» **Problem description**:
Only the lines of the data holding the string "begin" need to be returned.

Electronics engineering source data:
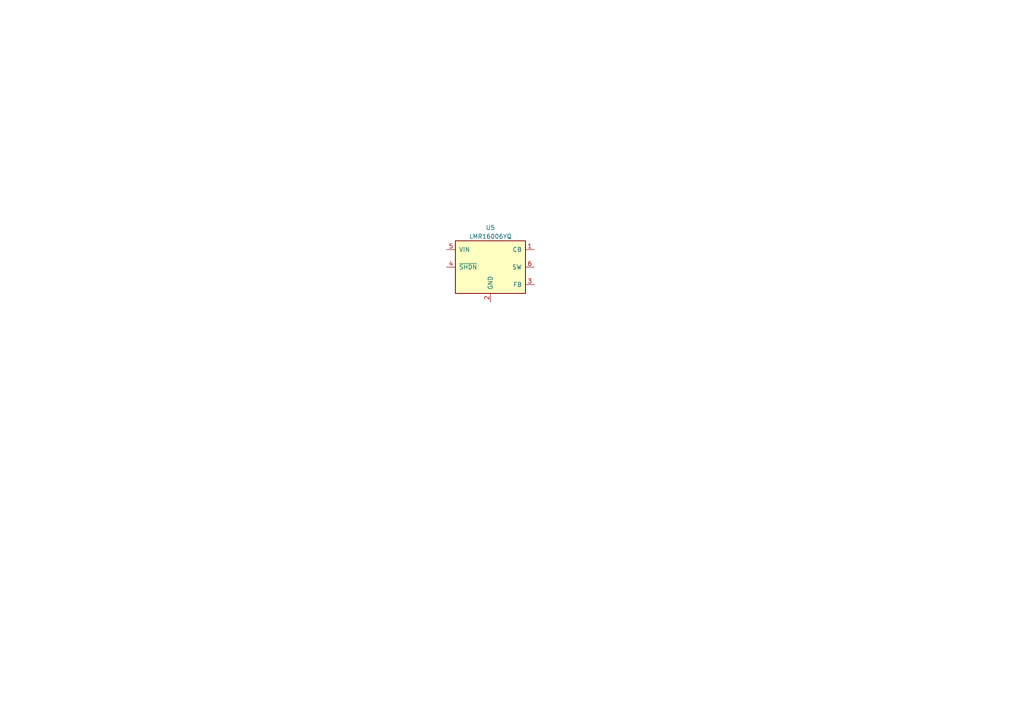
<source format=kicad_sch>
(kicad_sch (version 20230121) (generator eeschema)

  (uuid 3f4af387-a1d3-447e-90dc-259c6e071b1d)

  (paper "A4")

  


  (symbol (lib_id "Regulator_Switching:LMR16006YQ") (at 142.24 77.47 0) (unit 1)
    (in_bom yes) (on_board yes) (dnp no) (fields_autoplaced)
    (uuid f6e5da45-32cf-4c51-bbac-069fca55ee92)
    (property "Reference" "U5" (at 142.24 66.04 0)
      (effects (font (size 1.27 1.27)))
    )
    (property "Value" "LMR16006YQ" (at 142.24 68.58 0)
      (effects (font (size 1.27 1.27)))
    )
    (property "Footprint" "Package_TO_SOT_SMD:SOT-23-6" (at 142.24 90.17 0)
      (effects (font (size 1.27 1.27) italic) hide)
    )
    (property "Datasheet" "http://www.ti.com/lit/ds/symlink/lmr16006y-q1.pdf" (at 132.08 66.04 0)
      (effects (font (size 1.27 1.27)) hide)
    )
    (pin "1" (uuid 225736c7-b75d-439b-b59d-85d1368f40d6))
    (pin "2" (uuid 751687f4-2e5c-478f-aa6d-bb7f2b9160b6))
    (pin "3" (uuid 98907d5e-e30d-4208-aa8b-95d9ca8f0eb3))
    (pin "4" (uuid 1a1bbddd-c09c-416f-bcf9-3915db889d8e))
    (pin "5" (uuid 99fb838e-f667-4806-af12-ce5ff6240758))
    (pin "6" (uuid 5fc42aa0-b4be-499b-ab42-f5b0bf7ecc8b))
    (instances
      (project "electrium-esc-v2"
        (path "/be00c12c-11fa-42cb-8a0b-46fcd24b2ced/dedba472-5e9c-489a-b80e-963af35f7eb6"
          (reference "U5") (unit 1)
        )
      )
    )
  )
)

</source>
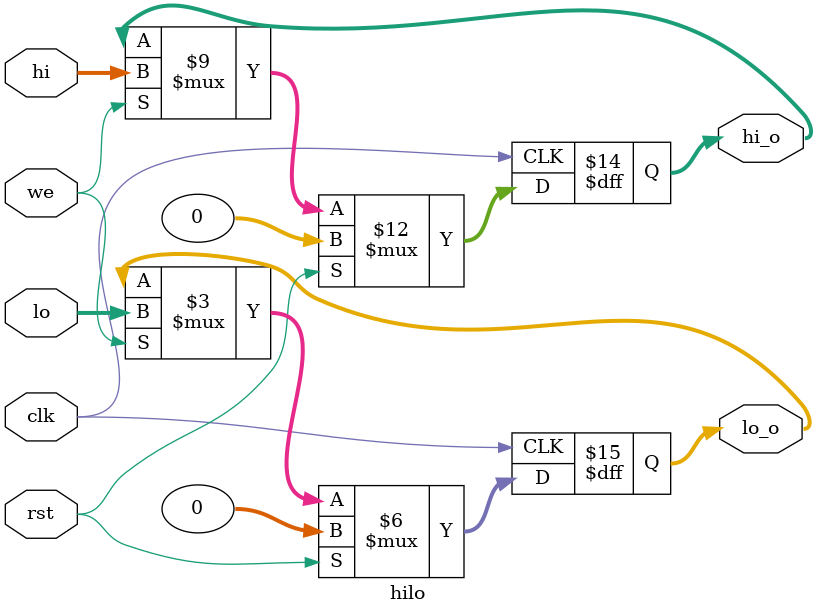
<source format=v>
`timescale 1ns / 1ps

module hilo(
	input wire clk,rst,we,
	input wire[31:0] hi,lo,
	output reg[31:0] hi_o,lo_o	//´Ó¼Ä´æÆ÷ÖÐÈ¡³öµÄÖµ
    );
	
	always @(negedge clk) begin
		if(rst) begin
			hi_o <= 0;
			lo_o <= 0;
		end else if (we) begin
			hi_o <= hi;
			lo_o <= lo;
		end
		else begin
            hi_o <=hi_o;
            lo_o <=lo_o;
        end
	end
	
endmodule

</source>
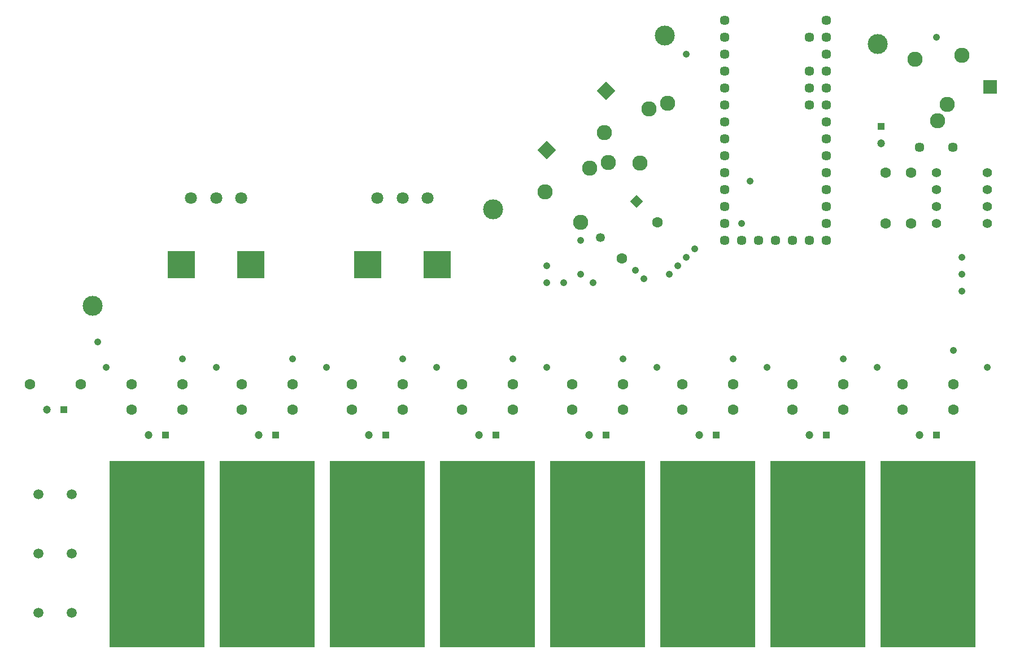
<source format=gts>
%FSLAX33Y33*%
%MOMM*%
%AMRect-W4000000-H4000000-RO1.000*
21,1,4.,4.,0.,0.,180*%
%AMRect-W1350000-H1350000-RO0.750*
21,1,1.35,1.35,0.,0.,225*%
%AMRect-W1000000-H1000000-RO1.000*
21,1,1.,1.,0.,0.,180*%
%AMRect-W2032000-H2032000-RO0.250*
21,1,2.032,2.032,0.,0.,315*%
%AMRect-W2032000-H2032000-RO1.000*
21,1,2.032,2.032,0.,0.,180*%
%AMRect-W1000000-H1000000-RO0.500*
21,1,1.,1.,0.,0.,270*%
%ADD10C,3.*%
%ADD11C,1.0668*%
%ADD12C,1.8*%
%ADD13Rect-W4000000-H4000000-RO1.000*%
%ADD14C,1.6*%
%ADD15C,1.35*%
%ADD16Rect-W1350000-H1350000-RO0.750*%
%ADD17R,14.24X28.*%
%ADD18C,1.6*%
%ADD19C,1.6*%
%ADD20C,1.2*%
%ADD21Rect-W1000000-H1000000-RO1.000*%
%ADD22C,2.286*%
%ADD23Rect-W2032000-H2032000-RO0.250*%
%ADD24C,1.5*%
%ADD25C,1.4*%
%ADD26C,1.45*%
%ADD27C,1.6*%
%ADD28C,1.0668*%
%ADD29C,1.45*%
%ADD30C,2.286*%
%ADD31Rect-W2032000-H2032000-RO1.000*%
%ADD32C,1.2*%
%ADD33Rect-W1000000-H1000000-RO0.500*%
D10*
%LNtop solder mask_traces*%
G01*
X130900Y93000D03*
D11*
X99695Y58420D03*
X59690Y69850D03*
X102235Y60960D03*
X111760Y72390D03*
X142240Y46990D03*
X48260Y44450D03*
X102235Y91440D03*
X81280Y59690D03*
X26670Y45720D03*
X103505Y62230D03*
X130810Y44450D03*
X64770Y44450D03*
X95885Y57785D03*
X92710Y45720D03*
X31750Y44450D03*
X15240Y44450D03*
X125730Y45720D03*
X81280Y44450D03*
X147320Y44450D03*
X59690Y45720D03*
X100965Y59690D03*
D10*
X13275Y53725D03*
D11*
X13970Y48260D03*
X43180Y45720D03*
D10*
X73300Y68200D03*
D11*
X83820Y57150D03*
X114300Y44450D03*
X139700Y93980D03*
X110490Y66040D03*
X88265Y57150D03*
X76200Y45720D03*
X94615Y59055D03*
X97790Y44450D03*
X10160Y16510D03*
X81280Y57150D03*
X86354Y63500D03*
D10*
X99000Y94250D03*
D11*
X86360Y58420D03*
X109220Y45720D03*
%LNtop solder mask component fb107dcccfdb0926*%
D12*
X35500Y69850D03*
X28000Y69850D03*
X31750Y69850D03*
D13*
X26550Y59850D03*
X36950Y59850D03*
%LNtop solder mask component 1f20f5d5898abb2f*%
D14*
X92710Y38100D03*
X85090Y38100D03*
%LNtop solder mask component 4b1e3c7fd09ccb6e*%
D15*
X89381Y63981D03*
D16*
X94769Y69369D03*
%LNtop solder mask component 97cbeba4f3948cad*%
D17*
X138430Y16480D03*
%LNtop solder mask component 27b49cb97a04ef49*%
D14*
X76200Y38100D03*
X68580Y38100D03*
%LNtop solder mask component f535bb90dd72d157*%
D17*
X22860Y16480D03*
%LNtop solder mask component a620bbc60874f67c*%
D18*
X132080Y66040D03*
X132080Y73660D03*
%LNtop solder mask component ea2c1d543afd550c*%
D19*
X3810Y41910D03*
X11430Y41910D03*
%LNtop solder mask component b43df3c15a639c76*%
D14*
X26670Y41910D03*
X19050Y41910D03*
%LNtop solder mask component de895496bb2fd0e6*%
X109220Y38100D03*
X101600Y38100D03*
%LNtop solder mask component 470e91fafd046a91*%
D17*
X55880Y16480D03*
%LNtop solder mask component 82f976b0e811269b*%
D18*
X135890Y66040D03*
X135890Y73660D03*
%LNtop solder mask component 34e823c397d52473*%
D20*
X120650Y34290D03*
D21*
X123190Y34290D03*
%LNtop solder mask component 9af73c40574899a7*%
D14*
X59690Y38100D03*
X52070Y38100D03*
%LNtop solder mask component f836791b44df51a1*%
D20*
X54610Y34290D03*
D21*
X57150Y34290D03*
%LNtop solder mask component b4f3b804e5a01ba0*%
D22*
X81032Y70785D03*
X86354Y66218D03*
X87742Y74384D03*
X90508Y75174D03*
D23*
X81349Y77114D03*
%LNtop solder mask component 02b106f82a4a95db*%
D20*
X137160Y34290D03*
D21*
X139700Y34290D03*
%LNtop solder mask component c91da9575c6a0be3*%
D24*
X10120Y16510D03*
X5120Y16510D03*
%LNtop solder mask component 9f6d21584f488dcd*%
D14*
X142240Y38100D03*
X134620Y38100D03*
%LNtop solder mask component d521cece24698383*%
D25*
X147320Y71120D03*
X139700Y66040D03*
X147320Y68580D03*
X139700Y68580D03*
X147320Y66040D03*
X139700Y71120D03*
X139700Y73660D03*
X147320Y73660D03*
%LNtop solder mask component 97a26aaf76f6e1cc*%
D26*
X120650Y93980D03*
X120650Y88900D03*
X120650Y86360D03*
X120650Y83820D03*
X120650Y63500D03*
X118110Y63500D03*
X115570Y63500D03*
X113030Y63500D03*
X110490Y63500D03*
X107950Y96520D03*
X107950Y93980D03*
X107950Y91440D03*
X107950Y88900D03*
X107950Y86360D03*
X107950Y83820D03*
X107950Y81280D03*
X107950Y78740D03*
X107950Y76200D03*
X107950Y73660D03*
X107950Y71120D03*
X107950Y68580D03*
X107950Y66040D03*
X107950Y63500D03*
X123190Y63500D03*
X123190Y66040D03*
X123190Y68580D03*
X123190Y71120D03*
X123190Y73660D03*
X123190Y76200D03*
X123190Y78740D03*
X123190Y81280D03*
X123190Y83820D03*
X123190Y86360D03*
X123190Y88900D03*
X123190Y91440D03*
X123190Y93980D03*
X123190Y96520D03*
%LNtop solder mask component 106714d2bc1b7527*%
D14*
X43180Y41910D03*
X35560Y41910D03*
%LNtop solder mask component 34c941316c1a9527*%
D20*
X104140Y34290D03*
D21*
X106680Y34290D03*
%LNtop solder mask component cf9d0f0b436303b1*%
D14*
X125730Y38100D03*
X118110Y38100D03*
%LNtop solder mask component 58c9e35b802cae0f*%
X76200Y41910D03*
X68580Y41910D03*
%LNtop solder mask component 36da97aa6b26bacf*%
D20*
X21590Y34290D03*
D21*
X24130Y34290D03*
%LNtop solder mask component 62e86ca77f7b5a9a*%
D14*
X142240Y41910D03*
X134620Y41910D03*
%LNtop solder mask component 497d46b69fa9bdd2*%
X43180Y38100D03*
X35560Y38100D03*
%LNtop solder mask component 718ced2e03940ba8*%
D12*
X63440Y69850D03*
X55940Y69850D03*
X59690Y69850D03*
D13*
X54490Y59850D03*
X64890Y59850D03*
%LNtop solder mask component c4b1df07a66167ef*%
D14*
X59690Y41910D03*
X52070Y41910D03*
%LNtop solder mask component c566558ad0bcfb55*%
D20*
X71120Y34290D03*
D21*
X73660Y34290D03*
%LNtop solder mask component 4820d467dc877488*%
D20*
X87630Y34290D03*
D21*
X90170Y34290D03*
%LNtop solder mask component da1d1d7cd5a7c606*%
D27*
X92556Y60806D03*
X97944Y66194D03*
%LNtop solder mask component 60ae0478fb4407c3*%
D28*
X143510Y55880D03*
X143510Y60960D03*
X143510Y58420D03*
%LNtop solder mask component a8833ba25e49bac5*%
D22*
X89922Y79675D03*
X95244Y75108D03*
X96632Y83274D03*
X99398Y84064D03*
D23*
X90239Y86004D03*
%LNtop solder mask component 920632581e92b0fd*%
D20*
X38100Y34290D03*
D21*
X40640Y34290D03*
%LNtop solder mask component 8d5ab273b1829623*%
D17*
X88900Y16480D03*
%LNtop solder mask component 01f9c429d97c1052*%
X72390Y16480D03*
%LNtop solder mask component fba815822519b424*%
X39370Y16480D03*
%LNtop solder mask component 3612e22fcedd26d8*%
D14*
X125730Y41910D03*
X118110Y41910D03*
%LNtop solder mask component 3919fc649fdcade3*%
D29*
X137200Y77470D03*
X142200Y77470D03*
%LNtop solder mask component 6889c37fa128180d*%
D30*
X143513Y91262D03*
X136520Y90729D03*
X141312Y83972D03*
X139915Y81458D03*
D31*
X147764Y86563D03*
%LNtop solder mask component 42f967a1b082bbaa*%
D20*
X6350Y38100D03*
D21*
X8890Y38100D03*
%LNtop solder mask component 843ae13b30258408*%
D14*
X26670Y38100D03*
X19050Y38100D03*
%LNtop solder mask component abea25ac2a452092*%
D24*
X10120Y7620D03*
X5120Y7620D03*
%LNtop solder mask component 71f6df73bb3e5241*%
D14*
X109220Y41910D03*
X101600Y41910D03*
%LNtop solder mask component bd4e2dec967c8ba0*%
D17*
X105410Y16480D03*
%LNtop solder mask component a23c2c192278a3d0*%
X121920Y16480D03*
%LNtop solder mask component 3cea8e4304858dd9*%
D32*
X131445Y78125D03*
D33*
X131445Y80625D03*
%LNtop solder mask component c985985d9b0f206f*%
D14*
X92710Y41910D03*
X85090Y41910D03*
%LNtop solder mask component 6f85b1a43342d1af*%
D24*
X10120Y25400D03*
X5120Y25400D03*
M02*
</source>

» **Solution below**:
	always @(negedge clk) begin
		if(rst) begin
		end else if (we) begin
		else begin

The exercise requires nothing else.